Antony whimpered. Felicia Soulsby said to her husband, ‘See if you can help.’
‘Me?’
‘It’s the least you can do!’
‘If he’s caused real damage it’s best not to move him.’
‘You know what I mean.’
‘I don’t like it.’
‘Maybe I should start the engine,’ said Clapham. ‘To encourage him.’
Antony screamed, ‘For God’s sake – you want to kill me?’
Pam burst into tears. Mrs Soulsby poked her husband between his shoulder-blades. ‘George!’
Soulsby stepped into the boat. His manner was that of a man reminded of a scruple he would prefer to forget. Antony opened his eyes: Soulsby stooped and looked into them. He seemed uncertain what to do next, or whether he should do anything at all.
Charlie said, ‘We should call an ambulance,’ and Pam moaned.

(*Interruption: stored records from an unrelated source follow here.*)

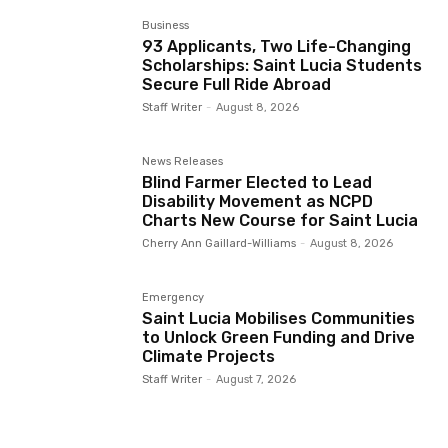
Business
93 Applicants, Two Life-Changing
Scholarships: Saint Lucia Students
Secure Full Ride Abroad
Staff Writer
-
August 8, 2026
News Releases
Blind Farmer Elected to Lead
Disability Movement as NCPD
Charts New Course for Saint Lucia
Cherry Ann Gaillard-Williams
-
August 8, 2026
Emergency
Saint Lucia Mobilises Communities
to Unlock Green Funding and Drive
Climate Projects
Staff Writer
-
August 7, 2026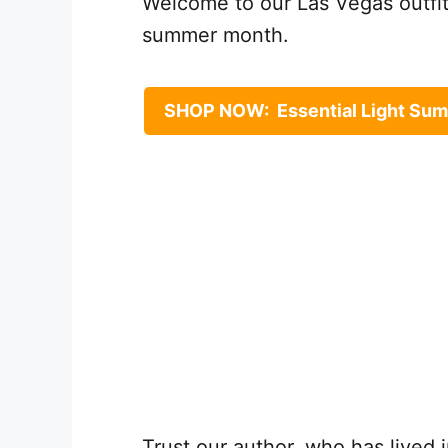
Welcome to our Las Vegas outfit 
summer month.
SHOP NOW: Essential Light Sum
Trust our author, who has lived 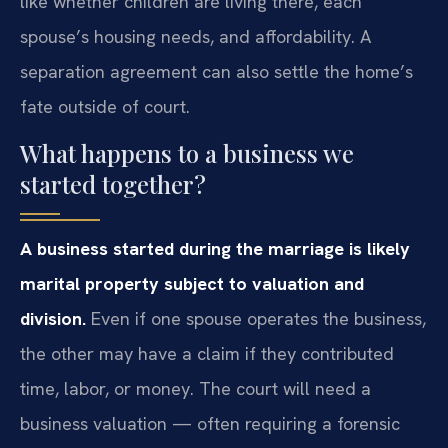
like whether children are living there, each
spouse’s housing needs, and affordability. A
separation agreement can also settle the home’s
fate outside of court.
What happens to a business we
started together?
A business started during the marriage is likely
marital property subject to valuation and
division.
Even if one spouse operates the business,
the other may have a claim if they contributed
time, labor, or money. The court will need a
business valuation — often requiring a forensic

Antony cried, ‘Don’t touch me!’
Soulsby unfastened the collar of Antony’s shirt. Antony stopped turning his head from side to side and lay still.
‘George!’
Soulsby slipped a hand under Antony’s neck. Everyone waited. A bird with a malevolent eye flew down and perched on the gunwale. When Clapham lunged at it, it flew away, throwing them a honk of derision. Antony reached for Soulsby’s hand and pulled himself to his feet. He stood looking round in a baffled sort of way. ‘Lot of fuss about nothing.’
Pam cried, ‘You scared us to death!’
‘I pull a muscle and she talks about death!’

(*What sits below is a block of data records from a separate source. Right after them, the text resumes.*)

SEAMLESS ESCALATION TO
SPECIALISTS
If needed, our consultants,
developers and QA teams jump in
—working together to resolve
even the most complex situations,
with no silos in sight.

Senga said, ‘Can’t we up anchor or cast off or something?’
Mrs Soulsby demanded of her husband,
‘Now
do you believe me?’
‘No.’
‘When proof has been vouchsafed? What more do you want?’
‘I don’t want.’
‘That makes it right? How utterly selfish! You spare no thought to suffering humanity – you could give life—’
‘How often have we been through this? Do I have to tell you again, it’s a fluke. Fluky!’